◆ Short task: Reproduce the entries that follow, replacing each occurrence of "Recorded time" with "Time shown" and leaving all other text unchanged.

□ □ □ □

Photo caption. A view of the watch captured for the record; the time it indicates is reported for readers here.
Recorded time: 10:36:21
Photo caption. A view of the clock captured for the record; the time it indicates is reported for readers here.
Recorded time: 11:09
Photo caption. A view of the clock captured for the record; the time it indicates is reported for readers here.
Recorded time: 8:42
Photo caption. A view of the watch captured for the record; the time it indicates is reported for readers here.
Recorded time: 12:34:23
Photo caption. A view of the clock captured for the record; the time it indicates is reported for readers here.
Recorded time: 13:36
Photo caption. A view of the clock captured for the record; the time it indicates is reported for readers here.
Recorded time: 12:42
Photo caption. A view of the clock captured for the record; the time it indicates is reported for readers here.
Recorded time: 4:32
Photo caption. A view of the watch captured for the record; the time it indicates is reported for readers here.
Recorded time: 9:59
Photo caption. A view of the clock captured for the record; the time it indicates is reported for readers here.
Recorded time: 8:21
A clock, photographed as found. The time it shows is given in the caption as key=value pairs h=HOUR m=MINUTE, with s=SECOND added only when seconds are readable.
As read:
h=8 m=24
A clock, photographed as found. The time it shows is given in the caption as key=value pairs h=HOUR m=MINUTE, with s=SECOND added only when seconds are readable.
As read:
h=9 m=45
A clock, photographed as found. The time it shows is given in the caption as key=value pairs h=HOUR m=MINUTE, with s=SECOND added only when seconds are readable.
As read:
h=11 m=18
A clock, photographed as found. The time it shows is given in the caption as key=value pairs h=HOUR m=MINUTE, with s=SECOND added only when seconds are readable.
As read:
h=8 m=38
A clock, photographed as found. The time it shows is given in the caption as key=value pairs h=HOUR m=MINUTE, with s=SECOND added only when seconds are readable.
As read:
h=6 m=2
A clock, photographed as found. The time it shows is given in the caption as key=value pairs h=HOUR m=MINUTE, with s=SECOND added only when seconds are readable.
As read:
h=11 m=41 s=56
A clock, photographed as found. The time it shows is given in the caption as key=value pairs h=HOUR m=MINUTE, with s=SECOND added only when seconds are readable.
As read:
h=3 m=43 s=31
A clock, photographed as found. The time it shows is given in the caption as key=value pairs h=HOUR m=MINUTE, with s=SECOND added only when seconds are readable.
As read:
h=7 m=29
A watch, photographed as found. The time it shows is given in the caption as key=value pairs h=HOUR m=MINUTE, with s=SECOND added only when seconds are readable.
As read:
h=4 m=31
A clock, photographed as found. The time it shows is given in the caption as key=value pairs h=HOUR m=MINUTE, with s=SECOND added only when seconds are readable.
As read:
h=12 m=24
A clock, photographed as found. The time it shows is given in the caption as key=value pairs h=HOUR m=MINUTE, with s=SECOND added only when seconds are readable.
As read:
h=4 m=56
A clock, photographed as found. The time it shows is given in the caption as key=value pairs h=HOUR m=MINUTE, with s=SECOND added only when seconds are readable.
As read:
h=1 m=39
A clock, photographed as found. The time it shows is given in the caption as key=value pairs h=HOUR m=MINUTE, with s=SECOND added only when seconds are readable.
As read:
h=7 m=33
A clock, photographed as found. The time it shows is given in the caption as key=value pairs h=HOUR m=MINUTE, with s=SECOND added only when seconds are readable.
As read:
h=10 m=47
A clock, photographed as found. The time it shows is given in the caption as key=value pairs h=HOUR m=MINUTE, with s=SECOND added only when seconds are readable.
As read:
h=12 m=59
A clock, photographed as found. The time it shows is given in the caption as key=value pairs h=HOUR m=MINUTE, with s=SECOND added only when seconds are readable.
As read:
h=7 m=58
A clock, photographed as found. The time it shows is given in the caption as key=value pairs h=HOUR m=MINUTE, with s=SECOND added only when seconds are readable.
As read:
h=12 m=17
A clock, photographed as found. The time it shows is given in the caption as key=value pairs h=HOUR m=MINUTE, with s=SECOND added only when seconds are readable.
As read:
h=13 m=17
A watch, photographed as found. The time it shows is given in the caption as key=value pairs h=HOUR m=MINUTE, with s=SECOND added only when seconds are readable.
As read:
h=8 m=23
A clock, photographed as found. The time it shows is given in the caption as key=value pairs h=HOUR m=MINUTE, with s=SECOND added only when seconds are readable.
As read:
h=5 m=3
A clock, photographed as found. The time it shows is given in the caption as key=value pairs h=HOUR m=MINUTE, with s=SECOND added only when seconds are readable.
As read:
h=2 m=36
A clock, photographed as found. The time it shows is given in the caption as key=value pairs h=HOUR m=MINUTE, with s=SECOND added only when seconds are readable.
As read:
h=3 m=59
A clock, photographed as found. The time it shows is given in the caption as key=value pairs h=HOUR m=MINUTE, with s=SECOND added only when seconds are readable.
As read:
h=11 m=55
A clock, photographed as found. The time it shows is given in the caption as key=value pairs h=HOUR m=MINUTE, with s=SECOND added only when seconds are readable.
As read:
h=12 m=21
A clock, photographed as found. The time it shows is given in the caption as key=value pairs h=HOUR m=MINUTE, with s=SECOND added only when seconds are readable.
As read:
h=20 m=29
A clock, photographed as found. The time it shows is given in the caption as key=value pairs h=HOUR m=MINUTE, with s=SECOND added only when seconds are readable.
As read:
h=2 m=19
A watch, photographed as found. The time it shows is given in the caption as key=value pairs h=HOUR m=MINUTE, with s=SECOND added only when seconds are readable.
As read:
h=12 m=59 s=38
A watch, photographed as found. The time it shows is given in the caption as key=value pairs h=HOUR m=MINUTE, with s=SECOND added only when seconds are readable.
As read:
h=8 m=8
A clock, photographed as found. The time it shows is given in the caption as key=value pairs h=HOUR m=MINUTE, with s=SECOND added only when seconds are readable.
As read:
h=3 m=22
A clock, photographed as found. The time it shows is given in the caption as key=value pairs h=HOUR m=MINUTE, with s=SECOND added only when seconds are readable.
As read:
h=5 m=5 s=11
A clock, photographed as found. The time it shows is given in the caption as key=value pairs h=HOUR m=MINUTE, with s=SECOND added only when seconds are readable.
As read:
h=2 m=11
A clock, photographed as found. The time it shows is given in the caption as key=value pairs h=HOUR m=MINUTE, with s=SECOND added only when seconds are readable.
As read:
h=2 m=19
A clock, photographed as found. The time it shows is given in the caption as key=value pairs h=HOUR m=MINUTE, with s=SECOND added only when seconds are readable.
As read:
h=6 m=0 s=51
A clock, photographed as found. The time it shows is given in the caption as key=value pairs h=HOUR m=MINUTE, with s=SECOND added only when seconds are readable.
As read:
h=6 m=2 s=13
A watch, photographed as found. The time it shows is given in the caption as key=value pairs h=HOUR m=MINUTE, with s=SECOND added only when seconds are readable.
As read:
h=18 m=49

□ □ □ □

◆ Output for this exercise:
Photo caption. A view of the watch captured for the record; the time it indicates is reported for readers here.
Time shown: 10:36:21
Photo caption. A view of the clock captured for the record; the time it indicates is reported for readers here.
Time shown: 11:09
Photo caption. A view of the clock captured for the record; the time it indicates is reported for readers here.
Time shown: 8:42
Photo caption. A view of the watch captured for the record; the time it indicates is reported for readers here.
Time shown: 12:34:23
Photo caption. A view of the clock captured for the record; the time it indicates is reported for readers here.
Time shown: 13:36
Photo caption. A view of the clock captured for the record; the time it indicates is reported for readers here.
Time shown: 12:42
Photo caption. A view of the clock captured for the record; the time it indicates is reported for readers here.
Time shown: 4:32
Photo caption. A view of the watch captured for the record; the time it indicates is reported for readers here.
Time shown: 9:59
Photo caption. A view of the clock captured for the record; the time it indicates is reported for readers here.
Time shown: 8:21
A clock, photographed as found. The time it shows is given in the caption as key=value pairs h=HOUR m=MINUTE, with s=SECOND added only when seconds are readable.
As read:
h=8 m=24
A clock, photographed as found. The time it shows is given in the caption as key=value pairs h=HOUR m=MINUTE, with s=SECOND added only when seconds are readable.
As read:
h=9 m=45
A clock, photographed as found. The time it shows is given in the caption as key=value pairs h=HOUR m=MINUTE, with s=SECOND added only when seconds are readable.
As read:
h=11 m=18
A clock, photographed as found. The time it shows is given in the caption as key=value pairs h=HOUR m=MINUTE, with s=SECOND added only when seconds are readable.
As read:
h=8 m=38
A clock, photographed as found. The time it shows is given in the caption as key=value pairs h=HOUR m=MINUTE, with s=SECOND added only when seconds are readable.
As read:
h=6 m=2
A clock, photographed as found. The time it shows is given in the caption as key=value pairs h=HOUR m=MINUTE, with s=SECOND added only when seconds are readable.
As read:
h=11 m=41 s=56
A clock, photographed as found. The time it shows is given in the caption as key=value pairs h=HOUR m=MINUTE, with s=SECOND added only when seconds are readable.
As read:
h=3 m=43 s=31
A clock, photographed as found. The time it shows is given in the caption as key=value pairs h=HOUR m=MINUTE, with s=SECOND added only when seconds are readable.
As read:
h=7 m=29
A watch, photographed as found. The time it shows is given in the caption as key=value pairs h=HOUR m=MINUTE, with s=SECOND added only when seconds are readable.
As read:
h=4 m=31
A clock, photographed as found. The time it shows is given in the caption as key=value pairs h=HOUR m=MINUTE, with s=SECOND added only when seconds are readable.
As read:
h=12 m=24
A clock, photographed as found. The time it shows is given in the caption as key=value pairs h=HOUR m=MINUTE, with s=SECOND added only when seconds are readable.
As read:
h=4 m=56
A clock, photographed as found. The time it shows is given in the caption as key=value pairs h=HOUR m=MINUTE, with s=SECOND added only when seconds are readable.
As read:
h=1 m=39
A clock, photographed as found. The time it shows is given in the caption as key=value pairs h=HOUR m=MINUTE, with s=SECOND added only when seconds are readable.
As read:
h=7 m=33
A clock, photographed as found. The time it shows is given in the caption as key=value pairs h=HOUR m=MINUTE, with s=SECOND added only when seconds are readable.
As read:
h=10 m=47
A clock, photographed as found. The time it shows is given in the caption as key=value pairs h=HOUR m=MINUTE, with s=SECOND added only when seconds are readable.
As read:
h=12 m=59
A clock, photographed as found. The time it shows is given in the caption as key=value pairs h=HOUR m=MINUTE, with s=SECOND added only when seconds are readable.
As read:
h=7 m=58
A clock, photographed as found. The time it shows is given in the caption as key=value pairs h=HOUR m=MINUTE, with s=SECOND added only when seconds are readable.
As read:
h=12 m=17
A clock, photographed as found. The time it shows is given in the caption as key=value pairs h=HOUR m=MINUTE, with s=SECOND added only when seconds are readable.
As read:
h=13 m=17
A watch, photographed as found. The time it shows is given in the caption as key=value pairs h=HOUR m=MINUTE, with s=SECOND added only when seconds are readable.
As read:
h=8 m=23
A clock, photographed as found. The time it shows is given in the caption as key=value pairs h=HOUR m=MINUTE, with s=SECOND added only when seconds are readable.
As read:
h=5 m=3
A clock, photographed as found. The time it shows is given in the caption as key=value pairs h=HOUR m=MINUTE, with s=SECOND added only when seconds are readable.
As read:
h=2 m=36
A clock, photographed as found. The time it shows is given in the caption as key=value pairs h=HOUR m=MINUTE, with s=SECOND added only when seconds are readable.
As read:
h=3 m=59
A clock, photographed as found. The time it shows is given in the caption as key=value pairs h=HOUR m=MINUTE, with s=SECOND added only when seconds are readable.
As read:
h=11 m=55
A clock, photographed as found. The time it shows is given in the caption as key=value pairs h=HOUR m=MINUTE, with s=SECOND added only when seconds are readable.
As read:
h=12 m=21
A clock, photographed as found. The time it shows is given in the caption as key=value pairs h=HOUR m=MINUTE, with s=SECOND added only when seconds are readable.
As read:
h=20 m=29
A clock, photographed as found. The time it shows is given in the caption as key=value pairs h=HOUR m=MINUTE, with s=SECOND added only when seconds are readable.
As read:
h=2 m=19
A watch, photographed as found. The time it shows is given in the caption as key=value pairs h=HOUR m=MINUTE, with s=SECOND added only when seconds are readable.
As read:
h=12 m=59 s=38
A watch, photographed as found. The time it shows is given in the caption as key=value pairs h=HOUR m=MINUTE, with s=SECOND added only when seconds are readable.
As read:
h=8 m=8
A clock, photographed as found. The time it shows is given in the caption as key=value pairs h=HOUR m=MINUTE, with s=SECOND added only when seconds are readable.
As read:
h=3 m=22
A clock, photographed as found. The time it shows is given in the caption as key=value pairs h=HOUR m=MINUTE, with s=SECOND added only when seconds are readable.
As read:
h=5 m=5 s=11
A clock, photographed as found. The time it shows is given in the caption as key=value pairs h=HOUR m=MINUTE, with s=SECOND added only when seconds are readable.
As read:
h=2 m=11
A clock, photographed as found. The time it shows is given in the caption as key=value pairs h=HOUR m=MINUTE, with s=SECOND added only when seconds are readable.
As read:
h=2 m=19
A clock, photographed as found. The time it shows is given in the caption as key=value pairs h=HOUR m=MINUTE, with s=SECOND added only when seconds are readable.
As read:
h=6 m=0 s=51
A clock, photographed as found. The time it shows is given in the caption as key=value pairs h=HOUR m=MINUTE, with s=SECOND added only when seconds are readable.
As read:
h=6 m=2 s=13
A watch, photographed as found. The time it shows is given in the caption as key=value pairs h=HOUR m=MINUTE, with s=SECOND added only when seconds are readable.
As read:
h=18 m=49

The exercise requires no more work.